━━━━━ Source material
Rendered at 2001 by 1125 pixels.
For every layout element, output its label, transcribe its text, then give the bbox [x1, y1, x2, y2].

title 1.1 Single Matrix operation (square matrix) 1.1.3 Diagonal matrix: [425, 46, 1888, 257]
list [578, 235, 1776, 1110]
━━━━━━━━━━
━━━━━ Source material
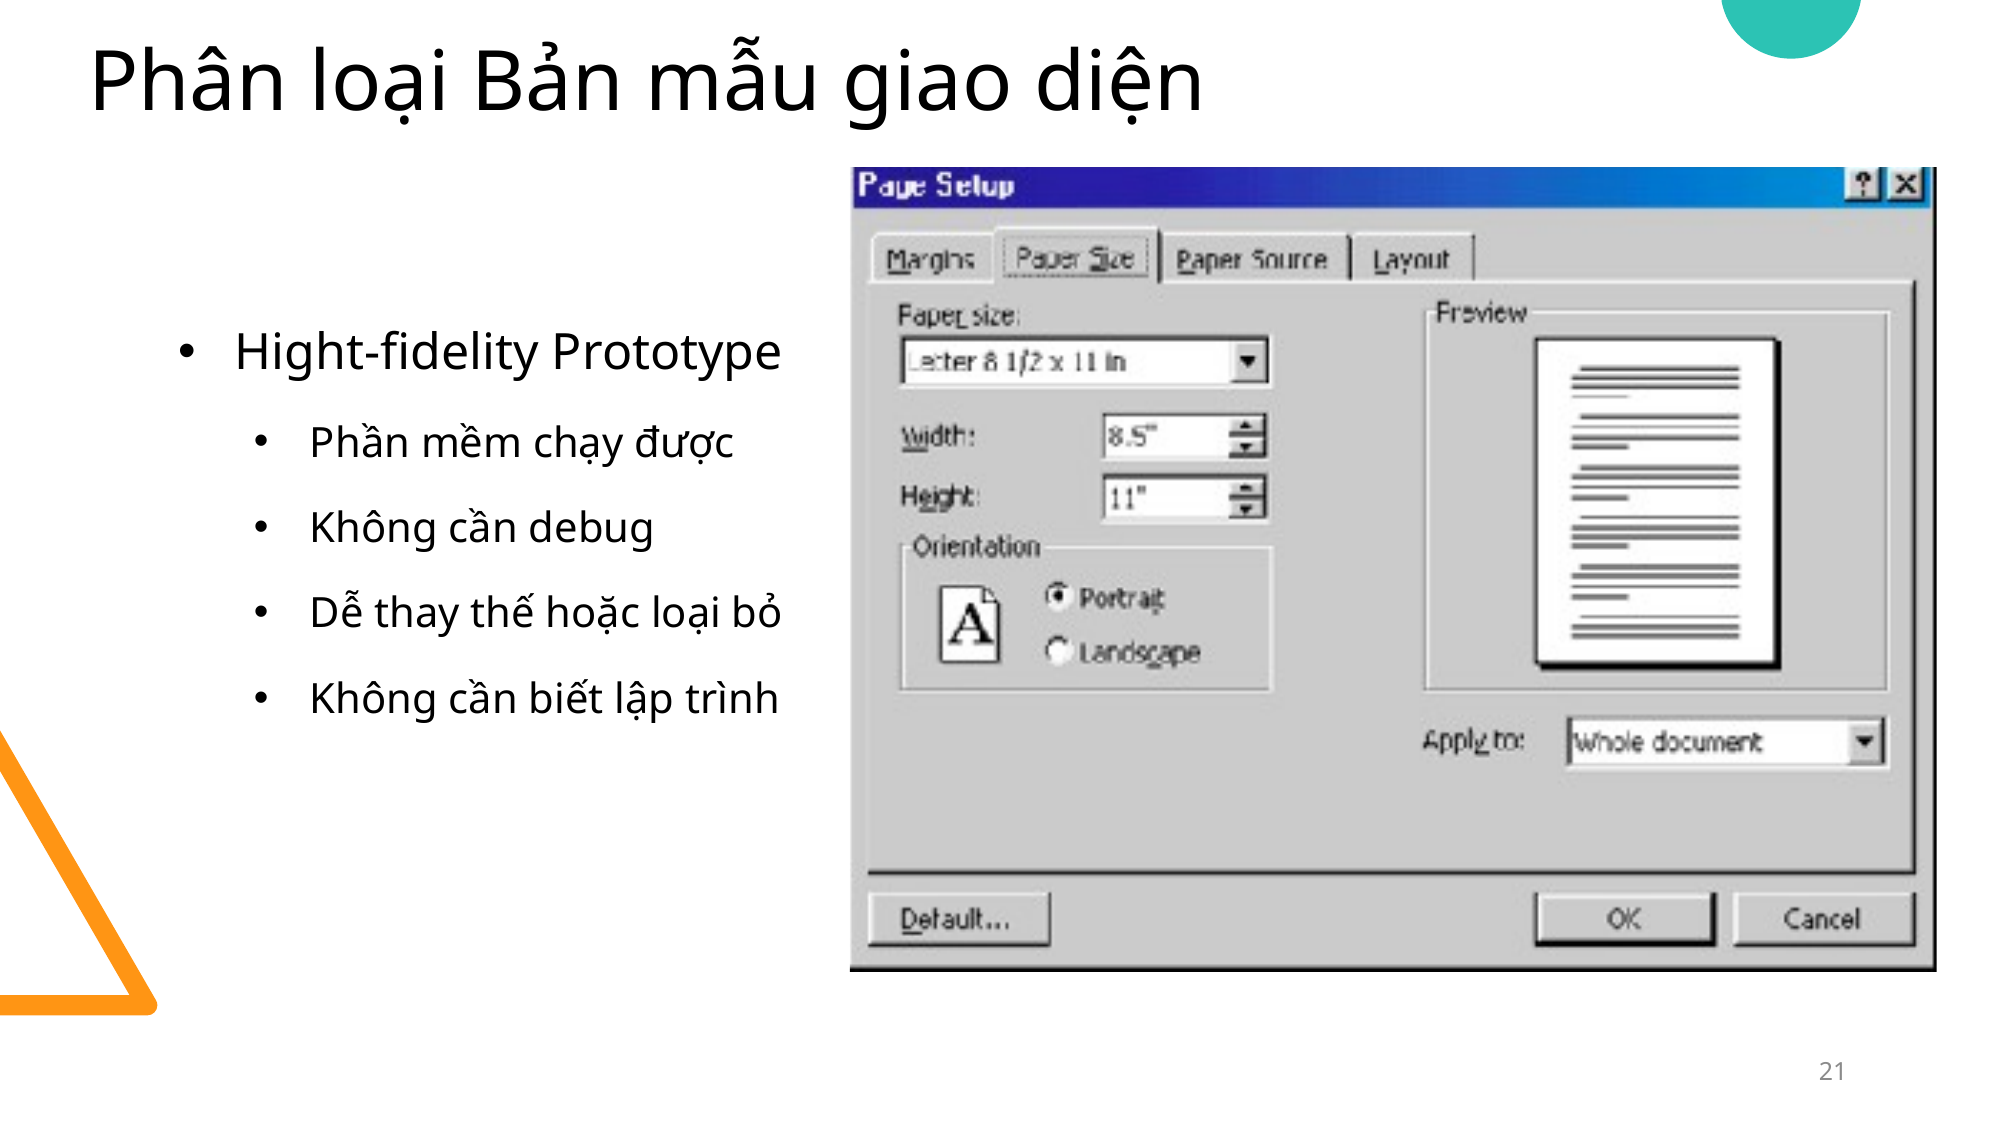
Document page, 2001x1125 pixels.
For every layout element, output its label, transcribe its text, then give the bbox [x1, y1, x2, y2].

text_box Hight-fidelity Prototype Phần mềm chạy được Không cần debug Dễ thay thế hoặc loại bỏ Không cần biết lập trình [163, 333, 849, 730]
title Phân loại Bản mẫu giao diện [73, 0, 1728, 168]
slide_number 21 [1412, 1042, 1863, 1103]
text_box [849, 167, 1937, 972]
━━━━━━━━━━
━━━━━ Source material
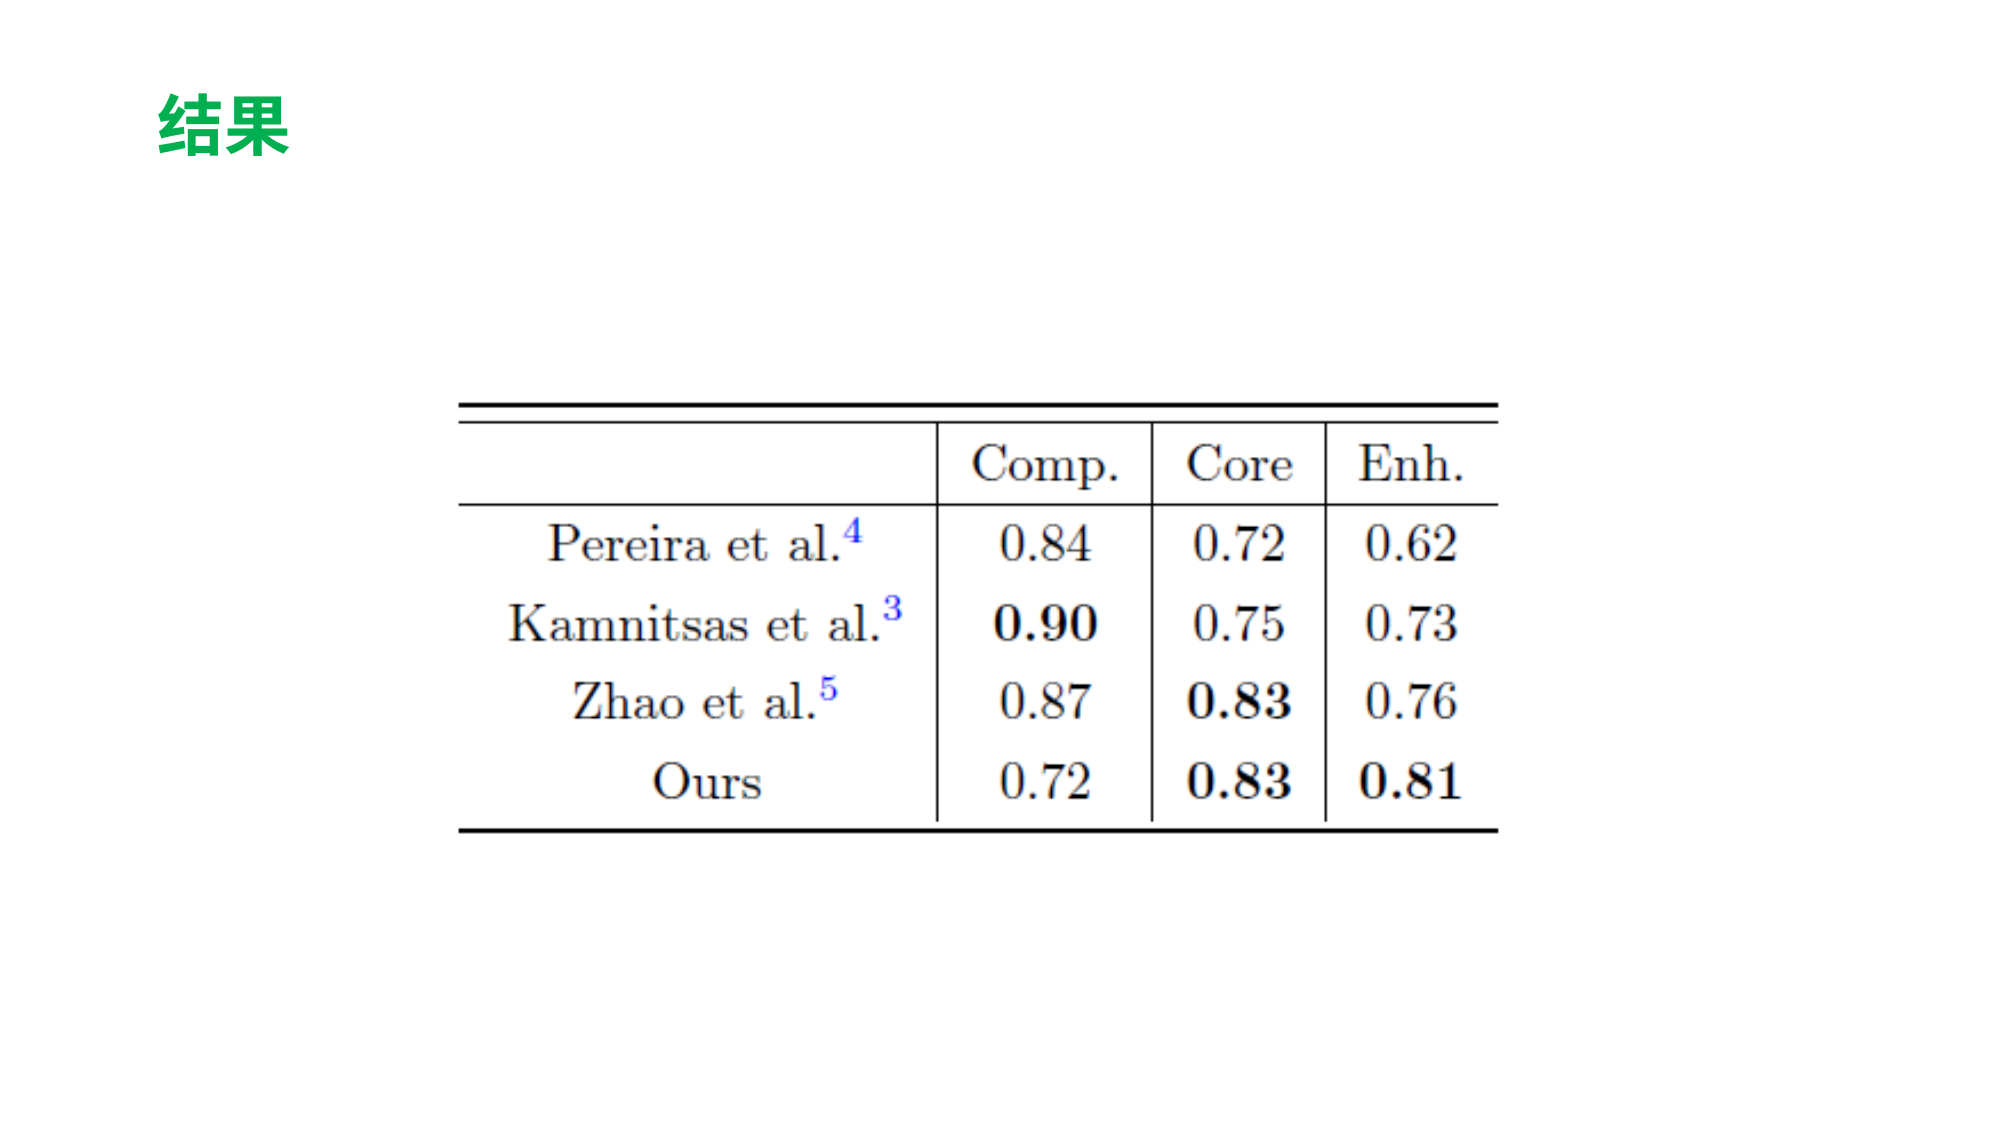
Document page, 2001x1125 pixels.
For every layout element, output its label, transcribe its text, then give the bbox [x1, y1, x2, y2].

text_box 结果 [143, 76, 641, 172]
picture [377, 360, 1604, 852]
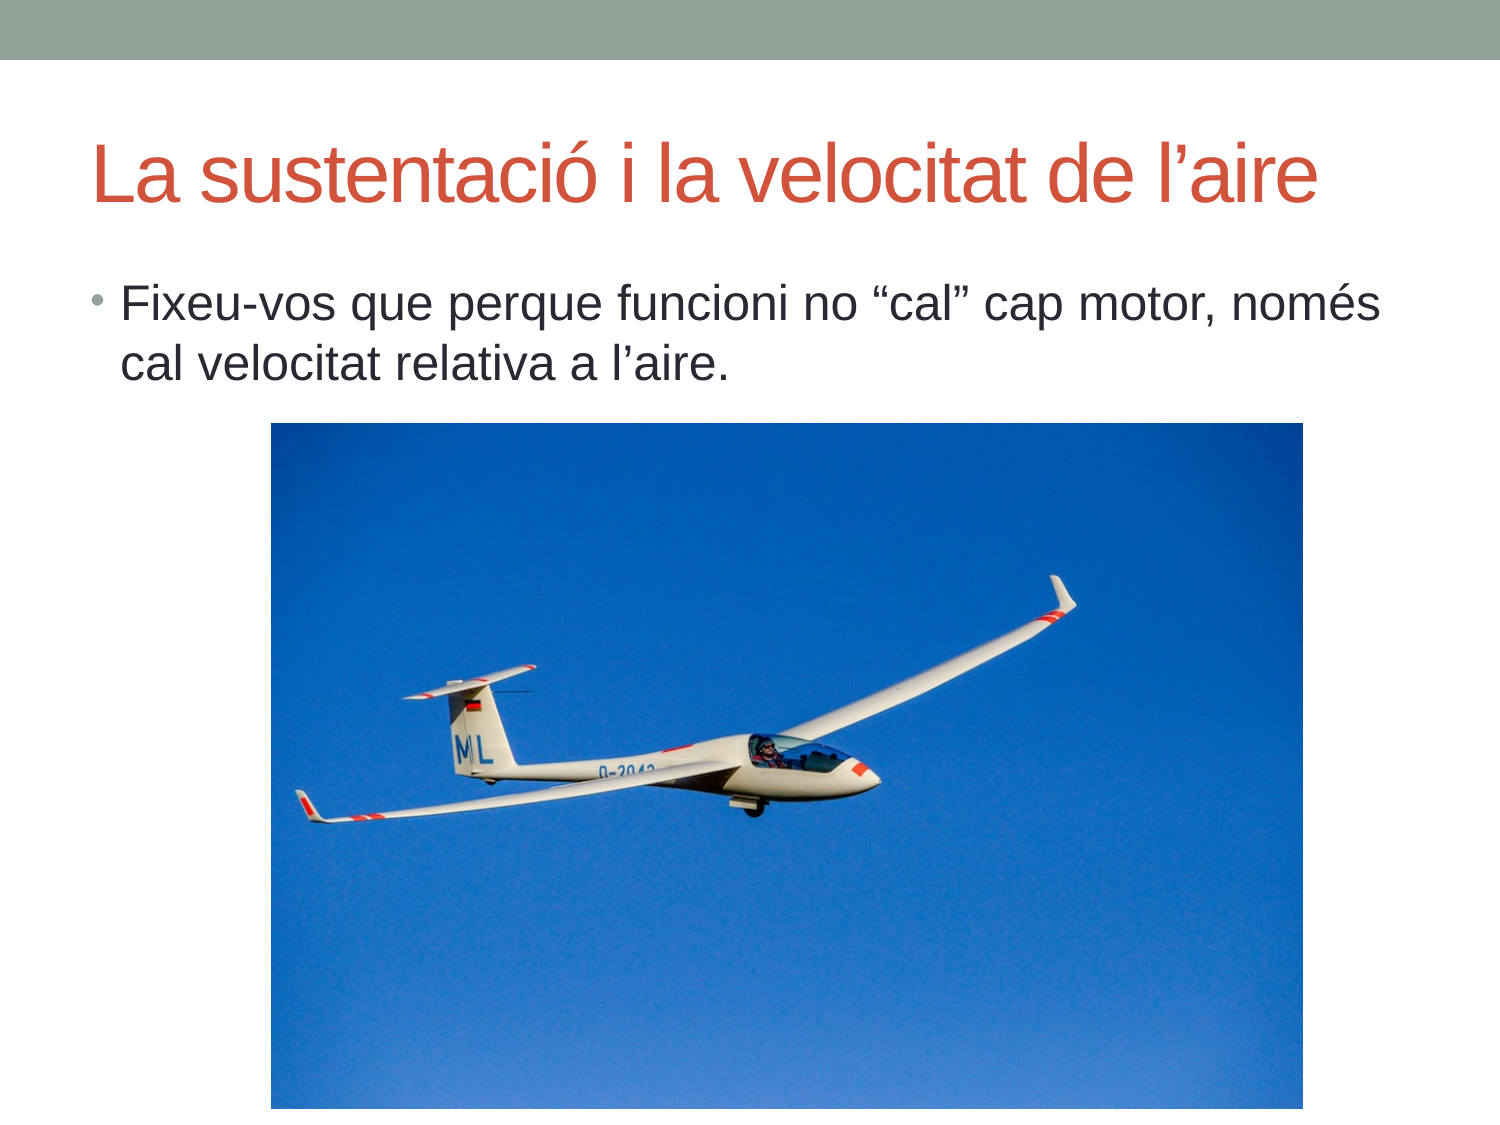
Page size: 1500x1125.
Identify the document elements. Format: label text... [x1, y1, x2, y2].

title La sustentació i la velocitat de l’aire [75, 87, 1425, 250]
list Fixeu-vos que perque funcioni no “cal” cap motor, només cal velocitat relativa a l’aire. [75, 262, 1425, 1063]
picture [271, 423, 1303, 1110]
━━━━━━━━━━
Look in the material above for the line with "Rendered at 2001 by 1125 pixels." and the line with "list [578, 235, 1776, 1110]", and transcribe exactly those lines and all lines between them, nothing more.

§ Task output:
Rendered at 2001 by 1125 pixels.
For every layout element, output its label, transcribe its text, then give the bbox [x1, y1, x2, y2].

title 1.1 Single Matrix operation (square matrix) 1.1.3 Diagonal matrix: [425, 46, 1888, 257]
list [578, 235, 1776, 1110]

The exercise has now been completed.